╭─ EXTRAIT

Je choisis la deuxième option. En dépit des protestations des filles, je prends la décision unilatérale de quitter la route. Plein d'audace je lance l'Infinity à la découverte d'une ville au nom exotique de Kaibito. Après tout, c'est moi qui tiens le volant et un capitaine digne de ce nom doit savoir chercher sa fortune malgré la gronde de l'équipage.

Route sans fin quand on a faim

Avec l'âme d'un Bougainville je me trouve donc en train de quadriller la fameuse ville. Hélas, hormis les alignements de baraques au toit plat l'endroit a tout d'un désert sans âme. La seule chose qui ressemble à un commerce est une station-service miteuse près de laquelle déambulent quelques Navajos aux larges chapeaux et à la mine fermée.

Après tout, n'est-ce pas ici que l'on découvrira l'authentique vie locale ? Nous trouverons bien ici de quoi manger sur le pouce. Avec un manque d'enthousiasme non feint je stoppe le 4x4 devant la station poussiéreuse. On ne peut pas dire que l'apparence soit trompeuse, l'intérieur est tout aussi délabré. Mais au moins il y a un comptoir avec de la nourriture qui ne se démarque en rien de la pauvre et calorique pitance fastfoodienne. Nous commandons quelques mets tristounets.

Comme par enchantement, les filles ne râlent plus. Elles ont été dénicher au fin fond du drugstore une authentique horreur culinaire, un fromage en tube qu'elle brandissent avec un air de triomphe. Mon estomac a beau réaliser des saltos arrière à la vue de cette abomination, je renonce à imposer mon veto. Il faut savoir accepter quelques entorses à ses principes pour assurer la paix sociale.
L'ignoble fromage en tube


Nous reprenons le chemin tant bien que mal rassasiés. Nous nous consolerions bien, les soir venu, avec le charmant bungalow aux pieds dans l'eau dûment réservé depuis longtemps depuis Paris.

Nous ne ne savons pas encore que jamais nous n’allions atteindre cette destination enchanteresse.

╰─

▸ **CONSIGNE 1**
Recopiez mot pour mot une partie de l'extrait : commencez aux mots « Nous reprenons le » et arrêtez-vous après « cette destination enchanteresse. ».

╭─ DONNÉES FOURNIES

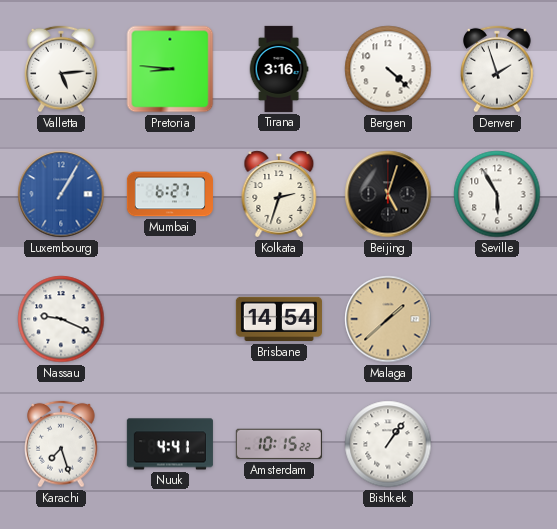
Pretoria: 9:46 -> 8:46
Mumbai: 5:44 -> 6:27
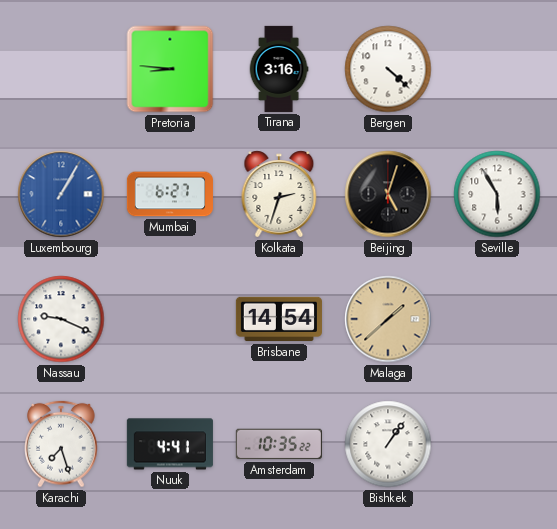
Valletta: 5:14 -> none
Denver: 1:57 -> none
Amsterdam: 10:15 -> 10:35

╰─
╭─ DONNÉES FOURNIES

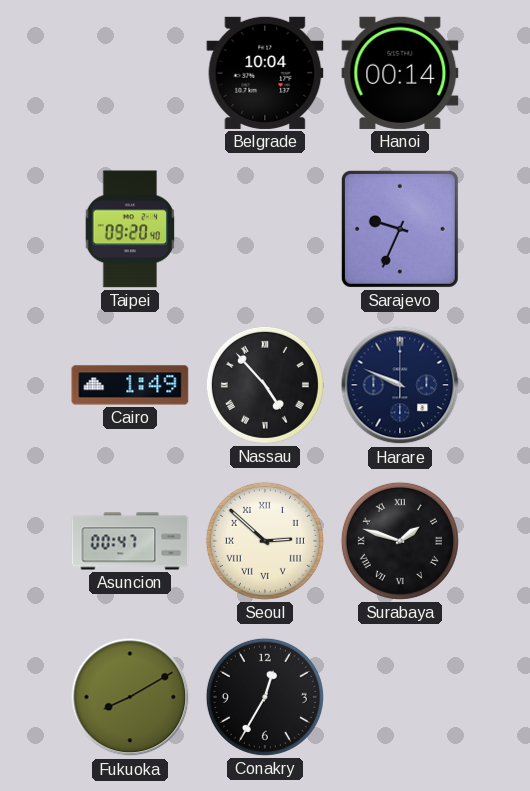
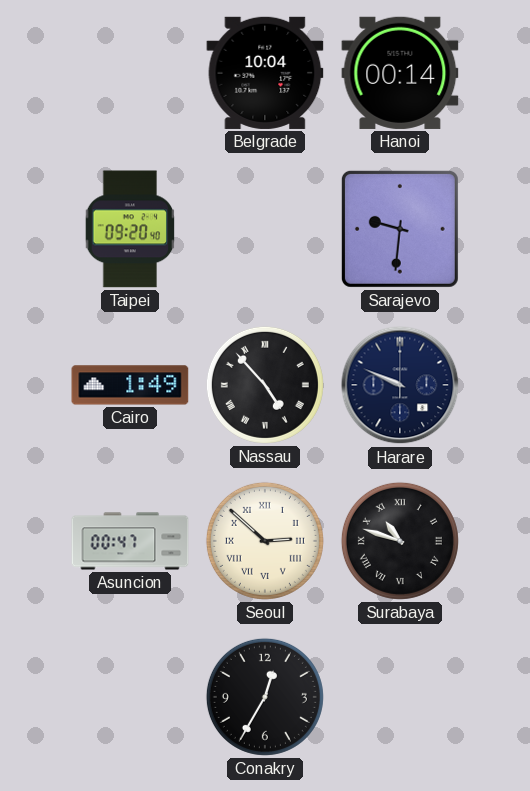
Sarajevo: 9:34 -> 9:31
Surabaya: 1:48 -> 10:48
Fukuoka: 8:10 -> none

╰─
╭─ DONNÉES FOURNIES

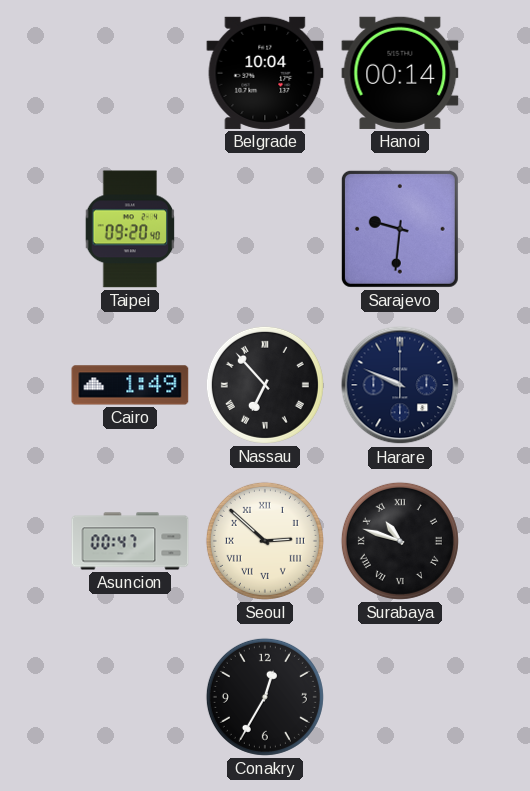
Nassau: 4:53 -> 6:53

╰─

▸ **CONSIGNE 2**
Combien de lignes des enregistrements contiennent la chaîne « none » ? Indiquez uniquement ce nombre.

▸ **RÉPONSE COMPLÈTE 1**
Nous reprenons le chemin tant bien que mal rassasiés. Nous nous consolerions bien, les soir venu, avec le charmant bungalow aux pieds dans l'eau dûment réservé depuis longtemps depuis Paris.

Nous ne ne savons pas encore que jamais nous n’allions atteindre cette destination enchanteresse.

▸ **RÉPONSE COMPLÈTE 2**
3